◆ Document excerpt ◆
These days, when we hear the words iron or steel, we usually associate them with the installation of gates, functional items for the home, or structural materials for buildings. Antique jewelry tends to be the furthest thing from our minds. That is, until we see a faceted cut-steel necklace twinkling like diamonds in a display case, or the dark intrigue of a detailed Berlin Iron bracelet.
In the 18th and 19th centuries, cut-steel and cast iron were used for various purposes before they featured in some of the most fashionable jewelry of the time. Dealers and historians usually speak about Berlin Iron and cut-steel jewelry together as they came into vogue for similar reasons: their craft outweighed their preciousness, and their popularity increased during wartime efforts.
Cut-steel jewelry became the height of fashion when King Louis XV requested that France’s wealthy society donate their precious gems and jewelry to help fund his military campaigns during the Seven Years War.
Berlin Iron, while first crafted into jewelry in approximately 1804, gained international attention during the Napoleonic Wars (1803-1815) when the Prussian Royal family requested that the aristocracy and upper classes contribute their precious jewelry to help fund the War of Liberation. In return, these citizens were given iron jewelry as gifts for their loyalty, and many of those pieces were inscribed with the phrase Gold gab ich für Eisen (I gave gold for iron).
Before then, it achieved international acclaim due to patriotism and beautifully detailed craftsmanship. The matte black lacquer finish it was given to prevent rust also allowed Berlin Iron to be worn as mourning jewelry. The process was said to have originated with the Gleiwitz Foundry in Silesia, Prussia, in the 1790s, but was then taken over by the Royal Berlin Foundry in 1804. This foundry had previously been known for the production of decorative items such as vases, candelabra and plaques, as well as larger architectural items such as fences, bridges and garden furniture. But only two years later, Napoleon confiscated the casting moulds and gave them to France’s jewelers to perfect the craft, while production continued in the Royal Berlin Foundry.
In 1815, after the Allied victory at Waterloo, European travel was once again open to England, and it was not long before iron jewelry was being cast in Great Britain throughout the Regency period. From 1804 through to 1850, there were three distinct styles of Berlin Iron jewelry: the earliest was neo-classic with moulded cameos and medallions portraying classical figures in between decorative chains; the motifs then changed in approximately 1815 to reflect more delicate, lacy and intricately embellished floral and naturalistic forms; while 1825 saw a Gothic revival in which many of the pieces evoked cathedral windows and wrought iron gates.

◆ Information shown ◆
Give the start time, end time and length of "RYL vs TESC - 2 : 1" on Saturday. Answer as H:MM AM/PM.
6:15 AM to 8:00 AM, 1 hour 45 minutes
--
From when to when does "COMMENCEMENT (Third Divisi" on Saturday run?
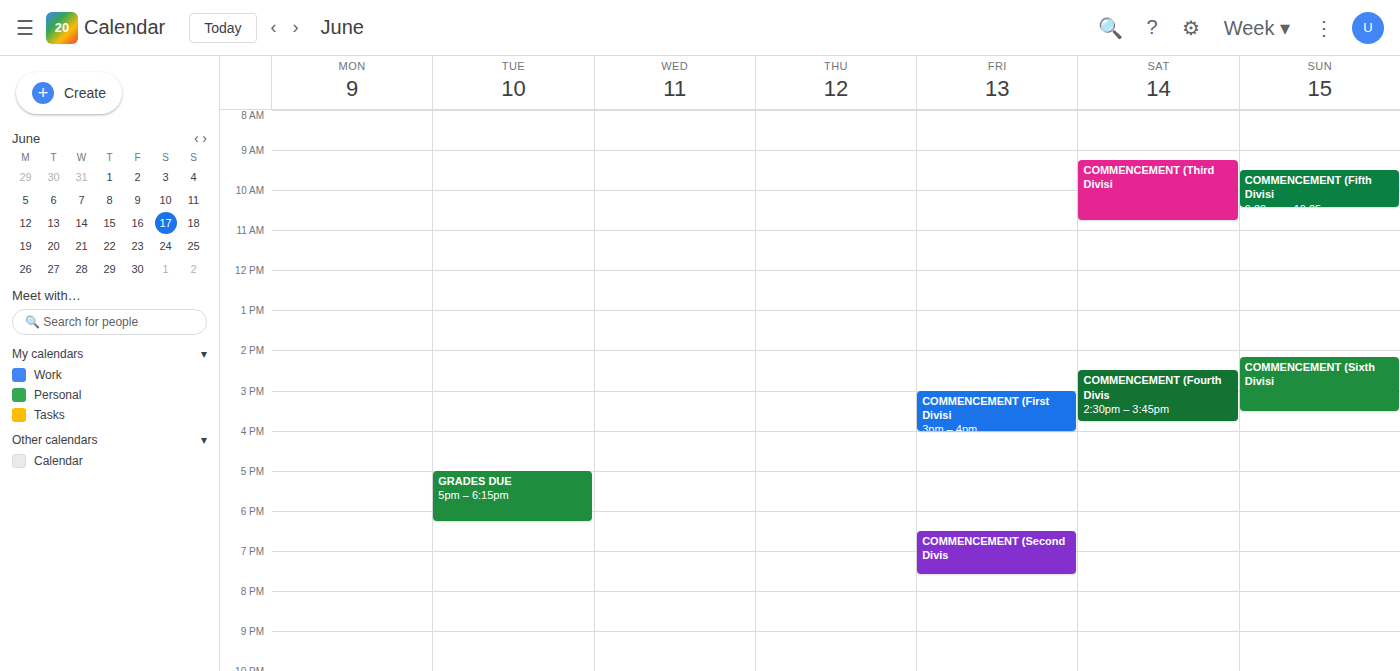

◆ Problem requirements ◆
Answer these questions from the passage on iron and steel jewelry:
1. Which king asked France's wealthy society to donate their gems and jewelry to fund his military campaigns?
2. What phrase was inscribed on many of the iron pieces given to Prussian citizens?
3. What style of Berlin Iron jewelry appeared in 1825?

◆ Finished answer ◆
1. King Louis XV
2. Gold gab ich für Eisen (I gave gold for iron)
3. A Gothic revival style, with many pieces evoking cathedral windows and wrought iron gates